- Born: 1791 Woolwich, England
- Died: 19 June 1815 (aged 23 or 24) Near Waterloo, Belgium
- Allegiance: United Kingdom
- Branch: British Army
- Service years: 1807–1815
- Rank: Lieutenant
- Unit: Royal Horse Artillery
- Conflicts: Peninsular War; Waterloo Campaign;
- Awards: Mention in Despatches; Army Gold Medal (2 clasps); Waterloo Medal (posthumous);
- Relations: William Robe (father)

= William Livingstone Robe =

British Army officer

Lieutenant William Livingstone Robe (1791 – 19 June 1815) was a British Army officer of the Royal Horse Artillery who was noted for his distinguished conduct in battles of the Peninsular War. He died at the Battle of Waterloo.

==Biography==
Robe was born in 1791 in Woolwich, the son of then-First Lieutenant William Robe and his wife Sarah. He became a cadet at the Royal Military Academy at Woolwich on 9 April 1805, and obtained a commission as second lieutenant in the Royal Horse Artillery on 3 October 1807. That year, he accompanied the Royal Navy fleet that wintered in Gothenburg. He then went to Gibraltar, whence he volunteered for service in Portugal, and joined his father during the Battle of Vimeiro on 21 August 1808. He was promoted to be lieutenant on 28 June 1808.
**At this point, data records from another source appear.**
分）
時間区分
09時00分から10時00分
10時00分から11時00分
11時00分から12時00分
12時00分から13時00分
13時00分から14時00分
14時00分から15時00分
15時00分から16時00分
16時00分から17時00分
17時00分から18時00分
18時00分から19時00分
Robe took part in Sir John Moore's retreat to Coruña, was engaged at the actions of Pombal, Sabugal, Fuentes d'Onore, El Boden, Badajos, Tarifa, Salamanca and the preceding attacks, Madrid, Burgos, Nivelle, Nive, Adour, and Bayonne. He was in no fewer than thirty-three actions as a subaltern, and was mentioned by Wellington for his distinguished conduct at Nivelle and Nive, where he commanded a mountain battery of artillery carried on mules.

Robe was one of the four officers of William Norman Ramsay's Troop of Horse Artillery struck down near La Haye Sainte, at the Battle of Waterloo, and died from the effects of his wounds on the following day, 19 June 1815. Just before his death, he sent a message to his father to assure him that he died like a soldier. The Army Gold Medal he had already been authorised, with clasps for the battles of Nivelle and Nive, and the posthumous Waterloo Medal, were sent after his death to his family. His fellow officers erected a monument to his memory in the church at Waterloo.
An howitzer (one of 3), Portuguese in origin, taken by the French in the Peninsular, were carried off by Lt. Robe at Nive (1813), was engraved by his fellow officers and presented to his father by the MGO, Lord Musgrave, and now resides in a private collection in England.